_REQUEST_:
Locate each line of the material that contains the string "Сохранить" and reproduce those lines. The match is case-sensitive.

==== DATA PROVIDED

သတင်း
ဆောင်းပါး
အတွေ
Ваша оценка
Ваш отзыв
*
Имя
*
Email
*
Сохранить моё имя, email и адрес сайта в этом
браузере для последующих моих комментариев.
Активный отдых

========

_OUTPUT_:
Сохранить моё имя, email и адрес сайта в этом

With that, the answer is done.